以上よりすると、本件頭部図形と引用頭部図形とは、共に左向きの鳥の図形という点において共通しているものの、その描き方、形象、配色等の構成上の特徴を著しく異にし、全体から受ける印象も自ずと異なるものといわざるを得ないから、これらを離隔的に観察しても、彼此見誤るおそれはないものというべきであり、他に両商標が外観において紛れ得るとする点は見出せない。
また、両商標は、それぞれの構成よりして、称呼及び観念においても類似するものではない。

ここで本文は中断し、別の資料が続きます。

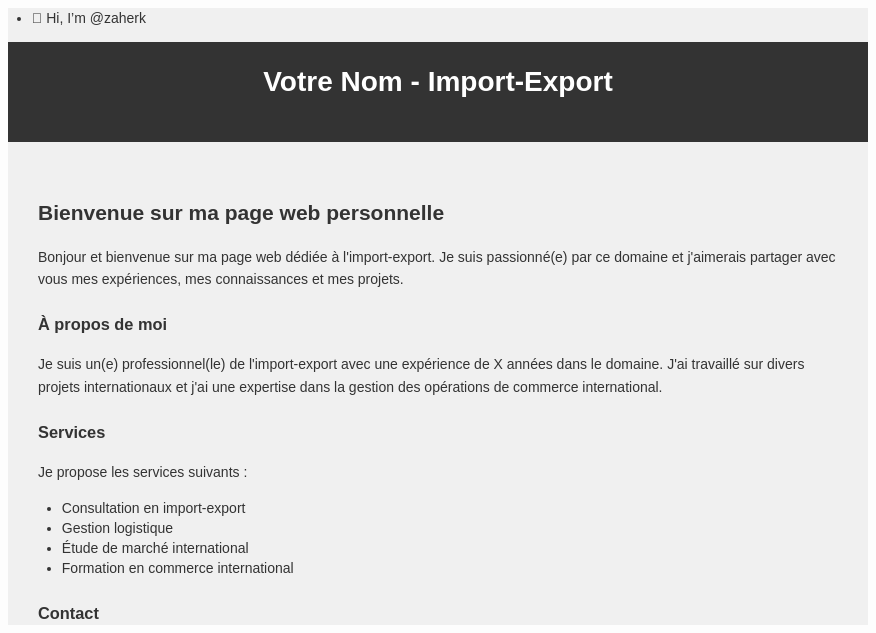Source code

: - 👋 Hi, I’m @zaherk<!DOCTYPE html>
<html lang="fr">
<head>
    <meta charset="UTF-8">
    <meta name="viewport" content="width=device-width, initial-scale=1.0">
    <title>Votre Nom - Import-Export</title>
    <style>
        body {
            font-family: Arial, sans-serif;
            margin: 0;
            padding: 0;
            background-color: #f0f0f0;
            color: #333;
        }
        header {
            background-color: #333;
            color: #fff;
            padding: 20px;
            text-align: center;
        }
        h1 {
            margin-top: 0;
        }
        .container {
            max-width: 800px;
            margin: 20px auto;
            padding: 0 20px;
        }
        p {
            line-height: 1.6;
        }
        footer {
            background-color: #333;
            color: #fff;
            text-align: center;
            padding: 10px;
            position: fixed;
            bottom: 0;
            width: 100%;
        }
    </style>
</head>
<body>
    <header>
        <h1>Votre Nom - Import-Export</h1>
    </header>
    <div class="container">
        <h2>Bienvenue sur ma page web personnelle</h2>
        <p>Bonjour et bienvenue sur ma page web dédiée à l'import-export. Je suis passionné(e) par ce domaine et j'aimerais partager avec vous mes expériences, mes connaissances et mes projets.</p>
        <h3>À propos de moi</h3>
        <p>Je suis un(e) professionnel(le) de l'import-export avec une expérience de X années dans le domaine. J'ai travaillé sur divers projets internationaux et j'ai une expertise dans la gestion des opérations de commerce international.</p>
        <h3>Services</h3>
        <p>Je propose les services suivants :</p>
        <ul>
            <li>Consultation en import-export</li>
            <li>Gestion logistique</li>
            <li>Étude de marché international</li>
            <li>Formation en commerce international</li>
        </ul>
        <h3>Contact</h3>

(2)上述のとおり、本件商標は、引用A商標と外観、称呼及び観念のいずれの点においても類似する商標ではなく、また、請求人の提出に係る証拠は我が国における、引用A商標を付した商品の販売期間、販売数量などの販売実績及び広告・宣伝の手段、その期間、回数、内容など、その実績を示すものは見出せないから、これらの証拠によっては、引用A商標が取引者・需要者の間に広く知られ著名性を獲得しているものとは到底判断することができない。

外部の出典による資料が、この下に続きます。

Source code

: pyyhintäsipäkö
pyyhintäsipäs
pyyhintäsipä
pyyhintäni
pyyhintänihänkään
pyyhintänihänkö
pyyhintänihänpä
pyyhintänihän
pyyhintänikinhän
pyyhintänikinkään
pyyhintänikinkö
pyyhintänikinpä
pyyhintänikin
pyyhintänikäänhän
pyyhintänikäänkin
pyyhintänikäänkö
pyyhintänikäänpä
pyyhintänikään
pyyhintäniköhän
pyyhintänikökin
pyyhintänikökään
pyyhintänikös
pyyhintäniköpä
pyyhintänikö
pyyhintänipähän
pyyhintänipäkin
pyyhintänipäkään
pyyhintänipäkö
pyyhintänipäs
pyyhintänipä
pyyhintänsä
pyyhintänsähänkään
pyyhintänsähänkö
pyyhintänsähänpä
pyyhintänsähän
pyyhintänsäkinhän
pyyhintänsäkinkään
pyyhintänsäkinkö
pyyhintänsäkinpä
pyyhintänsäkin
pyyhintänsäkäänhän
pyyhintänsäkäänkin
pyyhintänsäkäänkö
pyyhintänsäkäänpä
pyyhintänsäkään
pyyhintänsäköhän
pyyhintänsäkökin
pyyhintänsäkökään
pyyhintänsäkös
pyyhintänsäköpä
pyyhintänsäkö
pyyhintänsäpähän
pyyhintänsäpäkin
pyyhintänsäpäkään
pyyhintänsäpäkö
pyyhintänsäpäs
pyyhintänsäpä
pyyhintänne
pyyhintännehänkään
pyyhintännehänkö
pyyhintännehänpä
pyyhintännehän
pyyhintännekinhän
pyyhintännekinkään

また、本件商標は、擬人的図柄というべきものであって、これと引用B商標とは、外観、称呼及び観念のいずれの点においても類似するものでない。
このほか、本件商標と引用各商標とが紛れ得るとする事由は見出せない。
してみれば、本件商標をその指定商品に使用した場合、その商品が申立人又は申立人と関係のある者の業務に係る商品であるかの如く、その出所について混同を生ずるおそれはないものといわなければならない。
(3)以上のとおりであり、本件商標は、商標法第4条第1項第11号及び同第15号の規定に違反して登録されたものということはできない。
したがって、本件商標は、同法第43条の3第4項の規定に基づき、その登録を維持すべきものである。
よって、結論のとおり決定する。